Khin Maung Kyi worked as a lecturer and professor at the University of Rangoon’s Institute of Economics from 1954 until 1978, before leaving for the Universiti Pertanian Malaysia to work as a professor of agribusiness.
His students remember him as a kind teacher but a tough academic. He was never reluctant to share his knowledge, but when he received classwork below his standards he made it known—at times yelling, “What kind of paper is this?”
On career choice, he told his students, “What you choose doesn’t matter, but you have to try hard to be outstanding.”
“He always put learning in first place for his students,” said Hla Myint, a former student who went on to become a professor of commerce.
Originally from Pyinmana, a busy logging town near Naypyidaw, Khin Maung Kyi participated in the country’s independence struggle and was a youth movement leader as a young man.
He won a scholarship to Harvard University in the United States to earn a master’s degree in business administration, after earning his bachelor’s degree in commerce at the University of Rangoon. He also earned a PhD in management at Cornell University.

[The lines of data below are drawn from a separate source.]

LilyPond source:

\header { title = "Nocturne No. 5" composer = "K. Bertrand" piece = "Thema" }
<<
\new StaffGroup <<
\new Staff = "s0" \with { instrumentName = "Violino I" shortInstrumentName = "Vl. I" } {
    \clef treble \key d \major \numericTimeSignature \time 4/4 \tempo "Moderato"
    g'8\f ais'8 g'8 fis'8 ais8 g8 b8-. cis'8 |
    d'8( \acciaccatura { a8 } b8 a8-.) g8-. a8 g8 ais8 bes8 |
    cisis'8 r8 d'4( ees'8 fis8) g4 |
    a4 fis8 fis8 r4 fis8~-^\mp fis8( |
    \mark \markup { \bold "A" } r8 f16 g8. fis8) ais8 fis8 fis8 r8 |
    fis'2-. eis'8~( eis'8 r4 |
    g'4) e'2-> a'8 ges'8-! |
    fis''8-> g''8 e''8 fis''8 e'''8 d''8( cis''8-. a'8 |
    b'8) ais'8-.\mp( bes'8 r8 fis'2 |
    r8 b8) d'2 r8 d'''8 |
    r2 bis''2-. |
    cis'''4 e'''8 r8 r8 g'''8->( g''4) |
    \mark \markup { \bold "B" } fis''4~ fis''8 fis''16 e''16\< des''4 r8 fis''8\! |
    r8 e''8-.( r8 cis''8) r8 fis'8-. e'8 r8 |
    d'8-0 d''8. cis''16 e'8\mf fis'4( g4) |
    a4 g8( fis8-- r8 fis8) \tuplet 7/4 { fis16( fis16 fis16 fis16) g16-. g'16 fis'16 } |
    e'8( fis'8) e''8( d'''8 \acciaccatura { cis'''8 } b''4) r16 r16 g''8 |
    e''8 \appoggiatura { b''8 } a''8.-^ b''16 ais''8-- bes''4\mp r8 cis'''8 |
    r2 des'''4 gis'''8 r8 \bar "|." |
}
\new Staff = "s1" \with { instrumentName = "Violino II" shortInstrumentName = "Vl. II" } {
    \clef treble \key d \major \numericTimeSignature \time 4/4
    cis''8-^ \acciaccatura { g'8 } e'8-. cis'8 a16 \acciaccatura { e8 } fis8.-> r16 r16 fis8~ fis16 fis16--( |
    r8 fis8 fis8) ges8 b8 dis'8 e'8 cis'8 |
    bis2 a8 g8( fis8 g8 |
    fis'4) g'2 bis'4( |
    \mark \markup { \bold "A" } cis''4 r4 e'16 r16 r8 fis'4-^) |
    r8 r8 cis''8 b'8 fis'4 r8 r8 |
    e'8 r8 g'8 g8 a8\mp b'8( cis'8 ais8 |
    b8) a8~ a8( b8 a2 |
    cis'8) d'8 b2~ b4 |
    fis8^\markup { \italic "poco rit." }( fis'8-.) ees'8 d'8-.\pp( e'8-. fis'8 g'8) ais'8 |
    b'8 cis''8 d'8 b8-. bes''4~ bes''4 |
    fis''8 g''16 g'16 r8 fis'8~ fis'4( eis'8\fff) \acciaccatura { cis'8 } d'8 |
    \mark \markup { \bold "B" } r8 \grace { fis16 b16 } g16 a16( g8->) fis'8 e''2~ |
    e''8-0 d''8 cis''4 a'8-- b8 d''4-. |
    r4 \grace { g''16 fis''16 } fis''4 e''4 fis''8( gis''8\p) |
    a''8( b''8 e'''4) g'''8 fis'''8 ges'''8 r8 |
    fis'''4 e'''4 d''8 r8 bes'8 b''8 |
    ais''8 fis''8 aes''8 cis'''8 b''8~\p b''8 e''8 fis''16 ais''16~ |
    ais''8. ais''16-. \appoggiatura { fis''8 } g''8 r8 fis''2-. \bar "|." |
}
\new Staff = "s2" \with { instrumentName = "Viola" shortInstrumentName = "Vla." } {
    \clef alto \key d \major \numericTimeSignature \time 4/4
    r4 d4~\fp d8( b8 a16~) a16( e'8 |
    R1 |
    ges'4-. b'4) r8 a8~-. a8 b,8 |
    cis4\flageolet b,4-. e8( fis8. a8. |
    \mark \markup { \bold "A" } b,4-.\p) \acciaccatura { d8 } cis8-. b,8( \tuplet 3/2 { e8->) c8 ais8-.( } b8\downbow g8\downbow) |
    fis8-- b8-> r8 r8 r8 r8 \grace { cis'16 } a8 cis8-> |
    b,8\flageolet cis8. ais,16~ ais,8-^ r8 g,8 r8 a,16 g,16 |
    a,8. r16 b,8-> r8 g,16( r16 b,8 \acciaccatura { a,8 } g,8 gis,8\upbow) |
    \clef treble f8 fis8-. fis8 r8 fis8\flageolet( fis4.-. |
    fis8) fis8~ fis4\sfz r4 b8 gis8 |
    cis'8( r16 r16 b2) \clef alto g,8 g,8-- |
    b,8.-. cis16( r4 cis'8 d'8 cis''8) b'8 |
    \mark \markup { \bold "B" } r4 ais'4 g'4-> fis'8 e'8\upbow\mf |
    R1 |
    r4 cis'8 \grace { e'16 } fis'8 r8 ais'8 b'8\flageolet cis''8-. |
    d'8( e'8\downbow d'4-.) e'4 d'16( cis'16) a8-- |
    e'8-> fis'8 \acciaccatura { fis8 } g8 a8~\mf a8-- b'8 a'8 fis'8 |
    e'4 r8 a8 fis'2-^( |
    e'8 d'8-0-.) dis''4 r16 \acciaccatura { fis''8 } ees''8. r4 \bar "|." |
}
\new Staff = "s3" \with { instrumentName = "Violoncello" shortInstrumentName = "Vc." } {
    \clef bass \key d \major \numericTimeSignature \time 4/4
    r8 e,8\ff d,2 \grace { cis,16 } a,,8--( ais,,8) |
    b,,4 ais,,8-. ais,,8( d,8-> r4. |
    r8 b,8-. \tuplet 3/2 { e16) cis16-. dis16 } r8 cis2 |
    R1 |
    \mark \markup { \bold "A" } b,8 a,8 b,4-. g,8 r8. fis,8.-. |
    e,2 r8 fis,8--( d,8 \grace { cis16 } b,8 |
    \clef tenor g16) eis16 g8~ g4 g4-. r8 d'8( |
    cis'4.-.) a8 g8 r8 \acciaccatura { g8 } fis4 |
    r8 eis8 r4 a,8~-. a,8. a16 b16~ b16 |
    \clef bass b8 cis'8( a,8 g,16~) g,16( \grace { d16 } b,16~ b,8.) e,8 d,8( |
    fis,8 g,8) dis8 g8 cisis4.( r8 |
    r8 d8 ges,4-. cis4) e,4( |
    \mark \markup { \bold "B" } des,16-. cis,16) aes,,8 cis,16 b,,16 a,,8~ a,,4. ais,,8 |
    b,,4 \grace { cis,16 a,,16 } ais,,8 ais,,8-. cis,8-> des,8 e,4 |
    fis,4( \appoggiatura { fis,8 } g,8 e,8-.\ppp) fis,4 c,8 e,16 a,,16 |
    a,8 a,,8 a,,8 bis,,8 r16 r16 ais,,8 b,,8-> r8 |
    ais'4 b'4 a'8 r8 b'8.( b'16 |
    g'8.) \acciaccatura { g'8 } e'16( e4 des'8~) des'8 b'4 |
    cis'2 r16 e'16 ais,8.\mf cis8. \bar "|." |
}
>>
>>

In 1978, he resigned from his professor post and left for Malaysia, spending the rest of his life outside his native country. He founded the Asia-Pacific Journal of Management in 1983, and he became a senior fellow at the National University of Singapore’s department of business policy in 1991.
His research work on Burma included surveys of local industries and studies of business, planning and pricing, the reorganization of state-owned industries, and economic development.
He served as a consultant to various ministries, including the Ministry of Trade, the Ministry of Transport, the Ministry of Education, and the Ministry of Planning and Finance. He was also a member of the Advisory Committee on National Ideology to the chairman of the Burma Socialist Program Party, the sole political party during the dictatorship of Gen Ne Win.
He held honorary positions in various academic bodies, including as a member, secretary and later president of the Burma Research Society, which focuses on national history.
He is survived by his wife and four children.